The two English students at Grenfell Campus, Memorial University, were among five presenters at a public discussion of significant literature from emerging countries during the college’s International Development Week held earlier in February.
Unfortunately, only the five presenters and the event’s organizer attended the session at the Corner Brook Public Library.
Tulk spoke about his interest in how the Caribbean canon seems to be influenced by the region’s history of British colonialism, yet distinctly stands on its own at the same time.
“Caribbean literature often has this voice of revolution and the need to rise up and relinquish oppressions,” said Tulk. “Things like the Atlantic slave trade and British colonialism haven’t really been mended and are brushed over by North American paradigms and capitalism and ambiguous topics like television and social constructs that don’t fit a Caribbean lifestyle.”

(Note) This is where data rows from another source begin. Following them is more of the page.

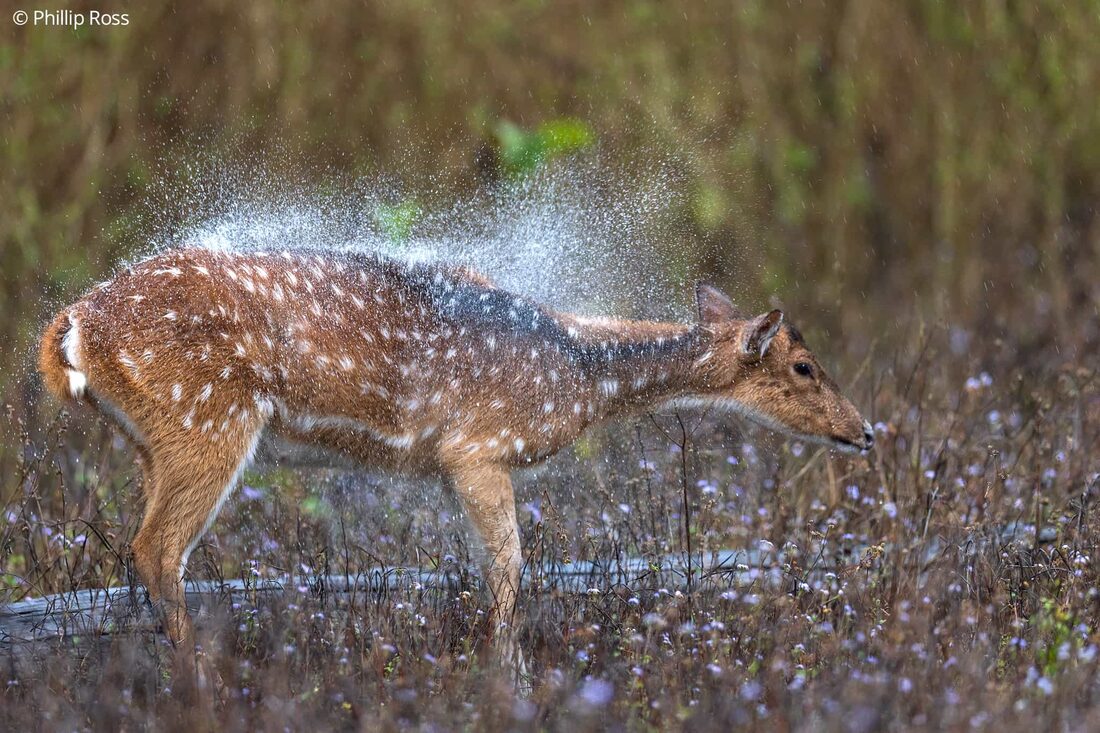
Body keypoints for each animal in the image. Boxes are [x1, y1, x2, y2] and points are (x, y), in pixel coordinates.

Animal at [38, 246, 873, 688]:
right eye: (803, 365)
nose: (865, 431)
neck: (580, 377)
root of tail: (68, 331)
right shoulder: (477, 447)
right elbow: (510, 568)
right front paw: (511, 681)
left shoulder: (448, 466)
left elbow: (481, 566)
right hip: (205, 422)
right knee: (156, 547)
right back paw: (200, 682)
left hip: (155, 439)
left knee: (137, 547)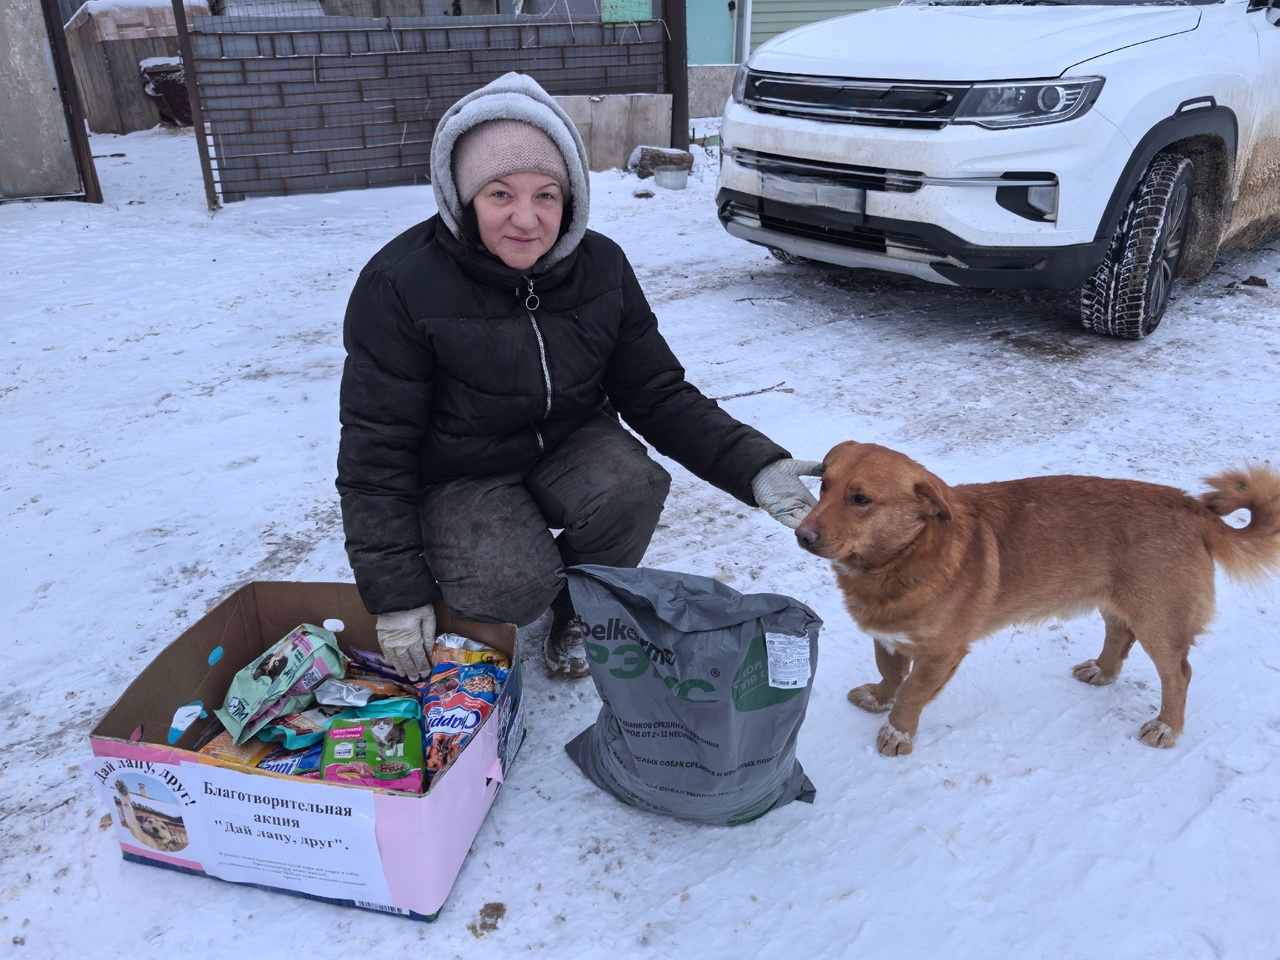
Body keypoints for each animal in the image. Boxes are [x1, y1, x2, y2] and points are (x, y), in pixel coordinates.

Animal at [798, 442, 1280, 757]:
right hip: (1118, 600)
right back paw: (1103, 670)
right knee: (1118, 635)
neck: (904, 556)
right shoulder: (888, 635)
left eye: (861, 499)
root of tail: (1193, 507)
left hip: (1159, 620)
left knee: (1179, 674)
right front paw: (880, 696)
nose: (801, 535)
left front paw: (897, 732)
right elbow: (890, 673)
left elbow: (912, 693)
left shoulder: (940, 654)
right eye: (824, 486)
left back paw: (1167, 727)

Furlotte’s focus was on dub poetry, an oral storytelling performance that combines verse with music. She has studied Canadian dub poets like Lillian Allen, who has won a Juno award, and d’bi Young Anitafrika, a dub performer who was in Corner Brook recently for two public performances and a series of workshops at Grenfell.
“I talked about what (Young) thinks makes up dub poetry, which is the importance of performance, orality, political content and the language of Jamaica,” said Furlotte. “Dub poetry is by the Jamaican working class, for the Jamaican working class, to inspire revolution and social change.”